Challenge 6: SLOs on the dashboard
Previous Challenge Next Challenge
Prerequisites
Run the following command in the Cloud Shell terminal.
Note: With this command we’re priming the backend that generates metrics to behave in a specific way. You’re simulating fixes made to the app after 1-2 months work.
# Check if the BACKEND_ADDRESS env variable is set in your environment before you do this.
curl -X POST \
-H "Content-Type: application/json" \
-d '{
"ChatSuccess": 0.95,
"ChatSafetyIssue": 0.1,
"ChatEngaged": 0.70,
"ChatAcknowledged": 0.15,
"ChatRejected": 0.05,
"ChatUnclassified": 0.1,
"ChatSPositive": 0.6,
"ChatSNegative": 0.1,
"ChatSNeutral": 0.2,
"ChatSUnclassified": 0.1,
"LoginSuccess": 0.999,
"StartupSuccess": 0.95,
"PrefUpdateSuccess": 0.99,
"PrefGetSuccess": 0.999,
"LoginLatencyMinMS": 10,
"LoginLatencyMaxMS": 200,
"ChatLatencyMinMS": 906,
"ChatLatencyMaxMS": 4683,
"StartupLatencyMinMS": 400,
"StartupLatencyMaxMS": 1000,
"PrefGetLatencyMinMS": 153,
"PrefGetLatencyMaxMS": 348,
"PrefUpdateLatencyMinMS": 363,
"PrefUpdateLatencyMaxMS": 645
}' \
$BACKEND_ADDRESS/phase
Introduction
This challenge is about setting up Achievable Service Level Objectives (SLOs) for the app in Cloud Monitoring Suite. These are targets you expect to meet in 1-2 months after making a few improvements to the app.
Description
- Create a service in the UI
Note: You can also create these via the API. Check Tips in Learning Resources for creating services via the API.
- Go to the SLOs tab in the monitoring suite. This is where you’ll define and manage your SLOs.
- Click on + Define Service > Custom Service.
- Give it a Display name.
-
Create 4 SLOs
Use the SLO targets you defined in the previous challenge.
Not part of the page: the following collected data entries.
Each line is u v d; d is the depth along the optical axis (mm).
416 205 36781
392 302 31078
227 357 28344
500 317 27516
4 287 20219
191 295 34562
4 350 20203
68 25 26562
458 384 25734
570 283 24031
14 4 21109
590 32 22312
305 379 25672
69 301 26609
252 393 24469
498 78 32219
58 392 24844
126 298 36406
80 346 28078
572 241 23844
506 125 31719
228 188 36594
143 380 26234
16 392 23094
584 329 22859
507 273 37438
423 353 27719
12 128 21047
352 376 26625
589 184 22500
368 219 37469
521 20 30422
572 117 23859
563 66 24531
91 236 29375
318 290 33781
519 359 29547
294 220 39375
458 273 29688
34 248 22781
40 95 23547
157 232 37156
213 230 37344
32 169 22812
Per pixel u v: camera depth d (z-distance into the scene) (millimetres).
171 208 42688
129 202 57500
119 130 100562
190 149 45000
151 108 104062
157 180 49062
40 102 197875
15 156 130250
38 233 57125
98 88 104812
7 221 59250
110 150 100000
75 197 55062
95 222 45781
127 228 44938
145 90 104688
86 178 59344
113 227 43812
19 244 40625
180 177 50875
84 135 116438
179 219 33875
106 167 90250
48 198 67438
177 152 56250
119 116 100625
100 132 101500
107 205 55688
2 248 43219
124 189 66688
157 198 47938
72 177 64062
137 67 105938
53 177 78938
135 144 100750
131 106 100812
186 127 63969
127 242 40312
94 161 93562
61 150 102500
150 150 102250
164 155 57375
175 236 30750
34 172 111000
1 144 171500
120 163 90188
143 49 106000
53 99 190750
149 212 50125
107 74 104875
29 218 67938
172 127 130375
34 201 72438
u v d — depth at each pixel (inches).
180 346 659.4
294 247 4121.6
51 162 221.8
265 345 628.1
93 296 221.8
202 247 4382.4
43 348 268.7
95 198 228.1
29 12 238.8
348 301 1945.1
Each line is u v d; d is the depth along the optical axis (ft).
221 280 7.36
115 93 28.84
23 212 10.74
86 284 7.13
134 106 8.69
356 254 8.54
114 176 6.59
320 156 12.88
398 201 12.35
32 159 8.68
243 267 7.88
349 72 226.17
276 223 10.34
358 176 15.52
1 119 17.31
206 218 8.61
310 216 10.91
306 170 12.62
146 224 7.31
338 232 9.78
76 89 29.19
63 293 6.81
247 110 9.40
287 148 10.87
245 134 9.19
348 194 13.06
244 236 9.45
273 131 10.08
Use Request Based SLI calculations for now and NOT window based
- Chat Latency:
- Metric: movieguru_chat_latency_milliseconds_bucket (look under the prometheus targets > movieguru section)
- Chat Engagement:
- Metric: movieguru_chat_outcome_counter_total (Filter: Outcome=Engaged)
- Remarks: Ideally we would like to use Outcome=Engaged and Outcome=Acknowledged to indicate that the user finds the response relevant, but we will stick to just Engaged for now.
- [Optional] If you want to use a filter that incorporates both Engaged and Acknowledged, use the monitoring API to create the SLO (see example).
- Main Page Load Latency:
- Metric: movieguru_startup_latency_milliseconds_bucket (measured at the startup endpoint)
- Main Page Load Success Rate:
- Metric: This requires finding the ratio of two metrics: movieguru_startup_success_total and movieguru_startup_attempts_total.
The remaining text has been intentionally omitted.